Os ralis, aliás, foram um terreno sondado oficialmente pela Citroën com um carro muito especial: o 4TC (4 pela tração integral, T de turbo e C de compétition). Com a participação da Peugeot com o 205 T16, que tinha relativo sucesso nas pistas, a marca do duplo chevron resolveu entrar na disputa. Depois da dúvida em participar com o pequeno Visa ou o BX, a decisão ficou com o segundo: 200 unidades do carro (derivado da versão 4TC Evolution que deu a cara a tapa nas corridas; leia boxe abaixo) foram construídas para homologação da entrada da marca no Grupo B do Campeonato Mundial.

Algumas partes, como pára-choques e o interior, eram as mesmas do Sport, mas os pára-lamas eram bastante alargados para acomodar rodas especiais e havia quatro faróis auxiliares em posição central. Outra diferença estava na mecânica: o motor de 2.142 cm³ recebia turbocompressor da marca Garrett e injeção K-Jetronic da Bosch, com o que entregava 200 cv e 30 m.kgf. Com 1.280 kg de peso, o BX 4TC acelerava de 0 a 100 km/h em 7,4 segundos e alcançava 220 km/h. Curiosamente as vendas não foram o esperado: apenas 62 das 200 unidades ganharam as ruas. Por problemas de qualidade, a própria Citroën recomprou os carros para ser destruídos. Os fãs acreditam que há ainda 30 deles pelo mundo. Continua

Triste fim
A Citroën construiu 20 unidades do BX 4TC Evolution para participar do Grupo B do Campeonato de Rali, criado no início dos anos 80 para que as fábricas pudessem mostrar sua capacidade técnica. Os modelos usavam apenas peças da Citroën.

Em relação à versão de rua, o turbo mudava (agora era um K26 da KKK) e potência e torque subiam para 385 cv a 7.000 rpm e 46 m.kgf a 5.500 rpm, na ordem. A frente era mais longa para receber o motor em posição longitudinal, em vez da transversal do carro de rua, e usava pequenos faróis. O imenso aerofólio tomava a vista da traseira. O Evolution, porém, competiria apenas em 15 corridas. O primeiro golpe fatal da categoria aconteceu em 1986, em Portugal.
Um Ford RS 200 saiu da pista e atingiu a parte reservada aos expectadores. Três pessoas morreram e dezenas ficaram feridas. Pouco tempo depois, na famosa Tour de Corse, o piloto Henri Toivonen perdeu o controle de seu Lancia, colidiu com árvores e pedras e caiu em um precipício. Uma violenta explosão matou o piloto e seu navegador, Sergio Cresto. O Grupo B e a cogitada categoria Silhouette foram cancelados para a temporada seguinte, 1987.

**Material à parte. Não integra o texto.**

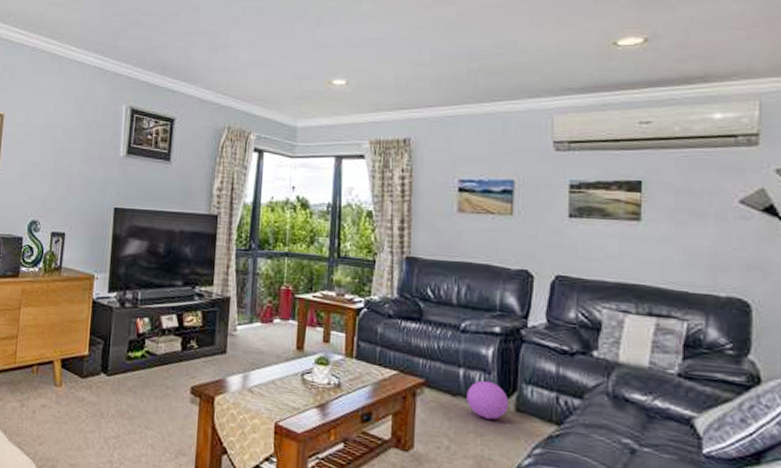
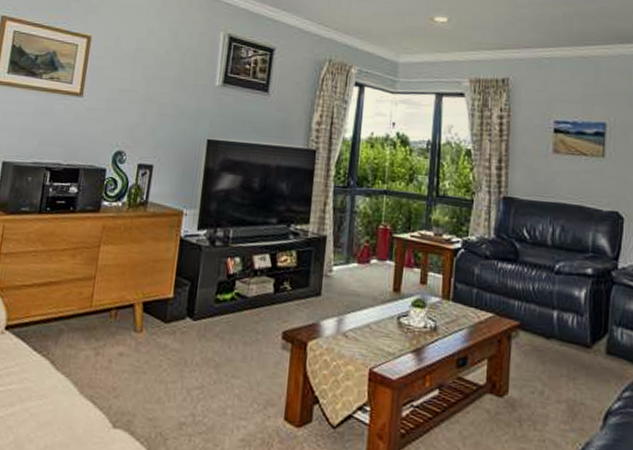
ball: present [467,380,509,420] -> none [560,322,600,363]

Com a exceção de dois BX 4TC, que foram para o museu da marca francesa, os 18 restantes deveriam ser destruídos. Mas alguns acreditam que ao menos três outras unidades foram salvas. Dois foram restaurados por um entusiasta e um terceiro ainda podia ser visto à venda em uma discreta garagem de Paris, em 1992.

Nas telas


007, O Amanhã Nunca Morre



Too Fast to Race


Táxi 3



Antivicio
Filmes rodados nas ruas européias trazem grande chance de mostrar um BX, mas ele nem sempre chega intacto ao fim. Uma unidade, das primeiras fabricadas, aparece rapidamente durante a segunda seqüência alucinante de perseguição do filme Ronin (1998) pelas ruas de Paris. Já em 007, O Amanhã Nunca Morre (Tomorrow Never Dies, 1997) outro BX 1983 é atingido por um Mercedes durante a ação do filme, que conta com Pierce Brosnan e Teri Hatcher.

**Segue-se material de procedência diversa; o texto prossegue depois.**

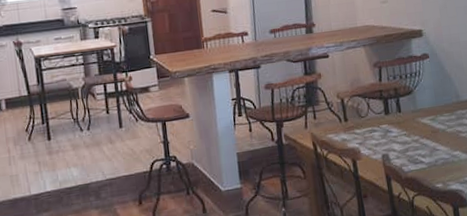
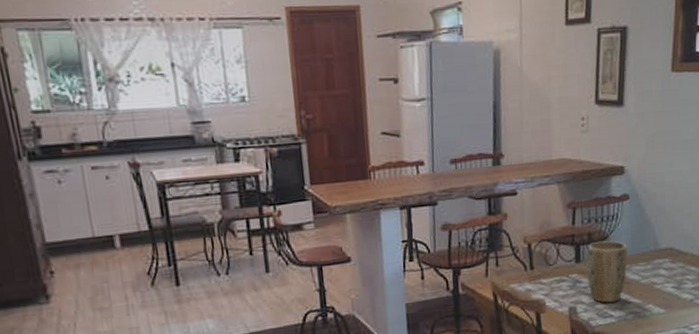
plant pot: none [395,94,433,151] -> present [587,241,628,304]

Nem mesmo o badalado seriado americano Friends (1994-2004) deixou de mostrar o BX em um episódio gravado na Europa, em uma cidade que parece ser Roma. Uma rara unidade do BX 4TC aparece no documentário Too Fast to Race (1997). Outro modelo, um BX com a pintura da polícia espanhola, é visto no seriado Policías, en el Corazón de la Calle (2000-2003). Trata-se de uma série espanhola com 83 capítulos que narra as aventuras de uma delegacia de Madri e seu inspetor-chefe, vivido pelo ator Josep Maria Pou.

O carro aparece também em Carne Trêmula (Carne Trémula, 1997), Entre as Pernas (Entre las Piernas, 1999), Antivicio (2000) e Um Lobisomem Americano em Paris (An American Werewolf in Paris, 1997). Por fim, e para desespero dos fãs, um BX é destruído por um Big Foot — picape com pneus imensos — no filme Taxi 3 (2003).